Of course not outs vary inversely with batting average for the same runs per innings regardless of innings played, but that's not really relevant. It's not a comparison between the same number of runs and different numbers of not outs; in this context if you reduced the not outs then the number of runs per innings would have increased.
That's funny, I mentioned this on the previous page and you ignored it while claiming that the raising effect isn't real. I asked:

is the effect not-outs raising your average smaller or bigger than the effect of the runs foregone when not out?
Which quite clearly includes both effects. But since you had to claim the the rating effect 'isn't real' I had to show, and you admit, that it in fact is. So we are left with the above question. It really isn't that hard.
 

Bolo

State Captain
Tufnell is not anomalous but merely the extreme end of a distribution. The effect would be same if he played 10 or 100 innings, as long as the proportion of not outs is maintained. The sample size effect is that the small sample has a higher likelihood of such a skewed distribution. Not outs vary inversely with batting average for the same runs per innings regardless of innings played, just more innings will reduce the likelihood of skewed not out proportions. I think you'd have to go into some rather complex probabilistic calculations with real data to see whether the boosting effect is less or greater than the foregoing effect, things like the probability of a batsmen having reached a certain score going on to make x more runs etc etc. But it's silly to dispute basic maths.
Complex to model accurately, as well as virtually impossible given small sample sizes on individual score groupings for individual batsmen.

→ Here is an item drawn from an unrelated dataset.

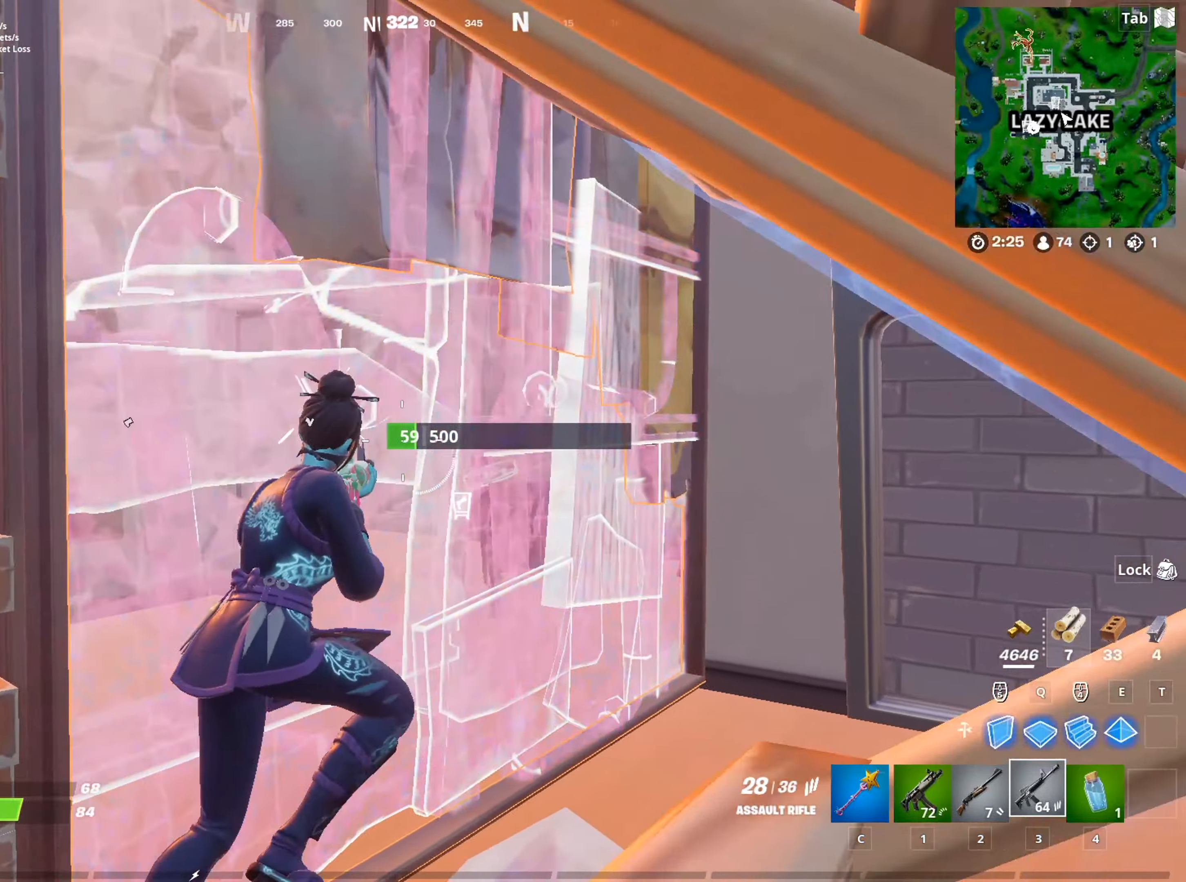
{"keys": ["w"], "mouse": [], "mouse_move": "up-right", "events": [[84, "mouse_left", "up"], [184, "d", "up"]]}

Easy to work out in general terms for most batsmen in tests. The higher the score you are sitting on, the more likely you are to score more before being dismissed. You are more likely to convert a 50 into a hundred than a zero to a 50.

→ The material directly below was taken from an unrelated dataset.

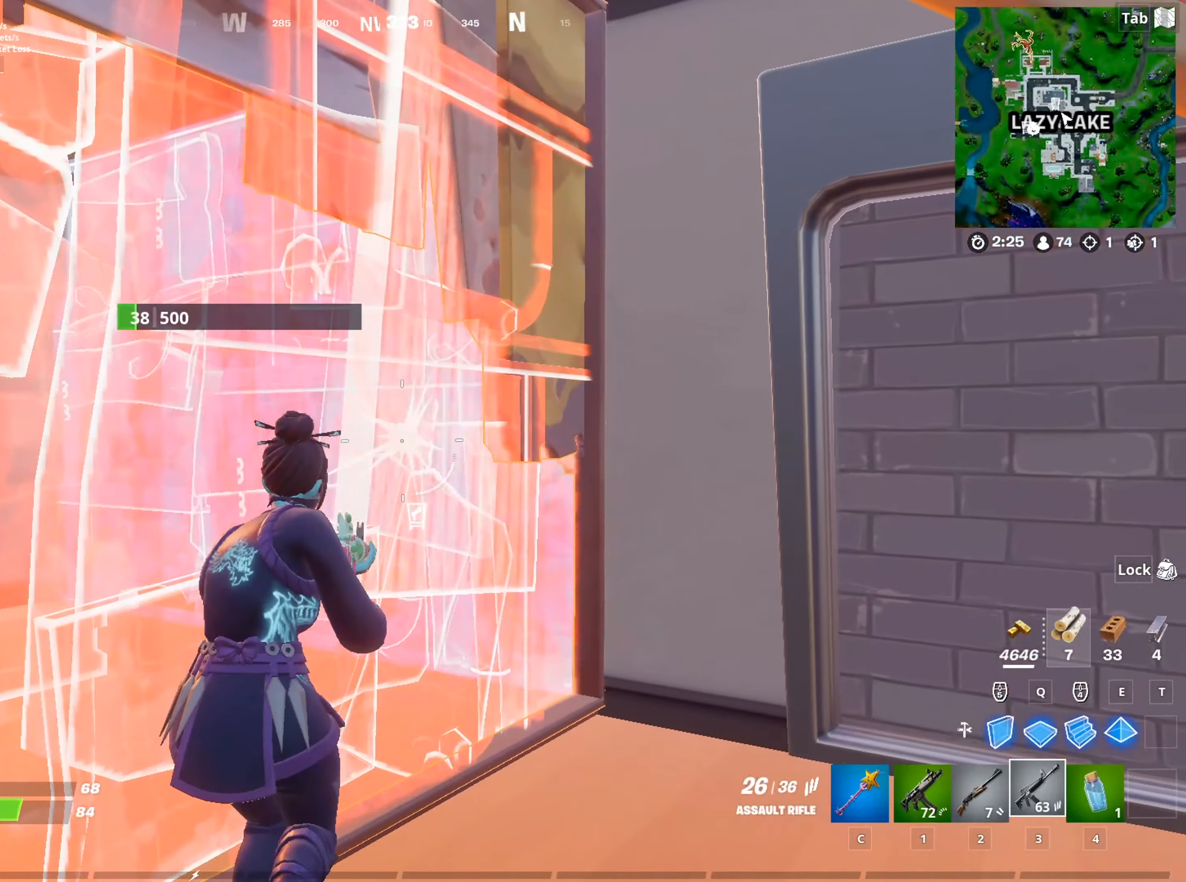
{"keys": ["a", "w"], "mouse": ["left"], "mouse_move": "left", "events": [[17, "mouse_left", "down"], [100, "space", "down"], [250, "space", "up"], [300, "a", "down"]]}
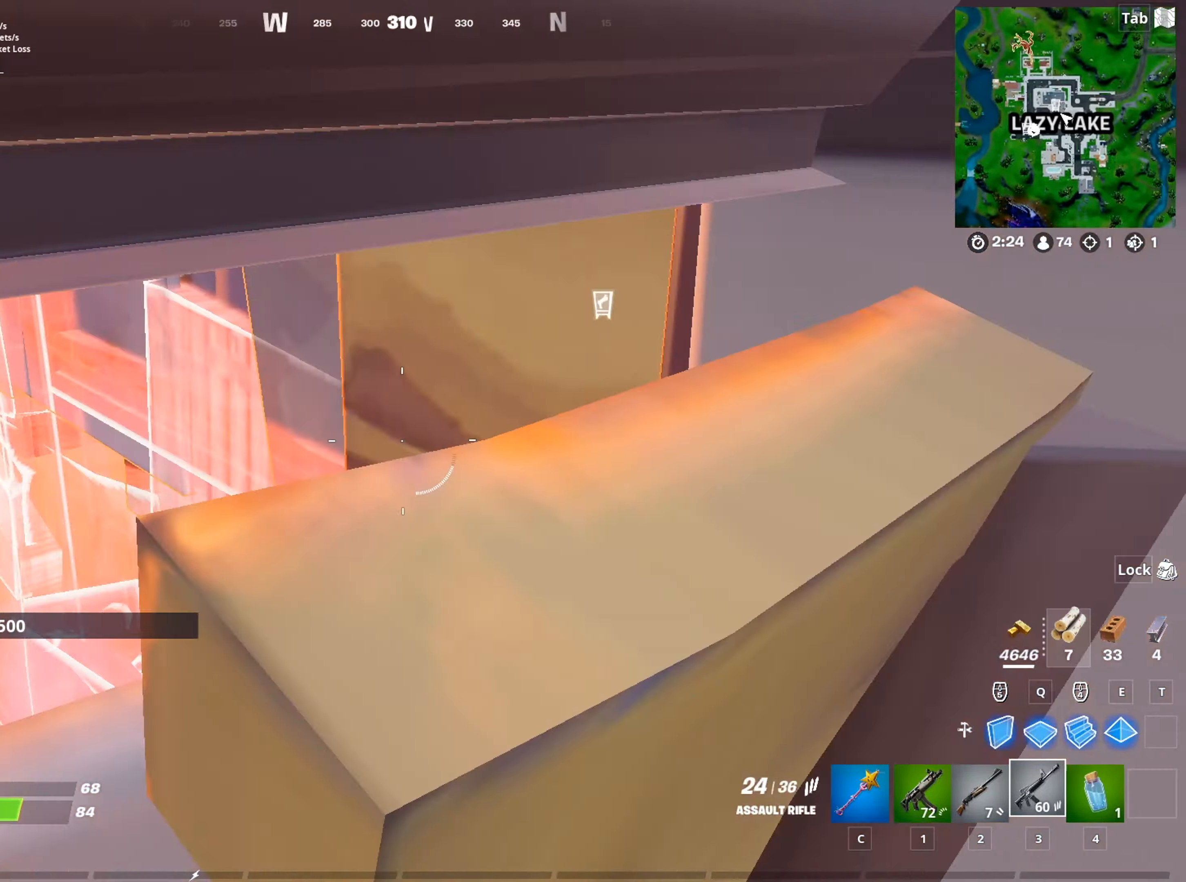
{"keys": ["a", "w"], "mouse": [], "mouse_move": "still", "events": [[501, "mouse_left", "up"]]}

Not outs actually decrease batting average compared to playing a full innings in most instances.

Not really worth accounting for though. Rpi count for more than this disparity, and there's a reason average has survived so long as a metric, and it is because it is an extremely good one.
 

Migara

Cricketer Of The Year
There's that same fallacy again. Not outs don't help your average. It doesn't help to have your innings cut short when you're in and seeing the ball well and having to start your next innings from scratch. I don't know why people think this.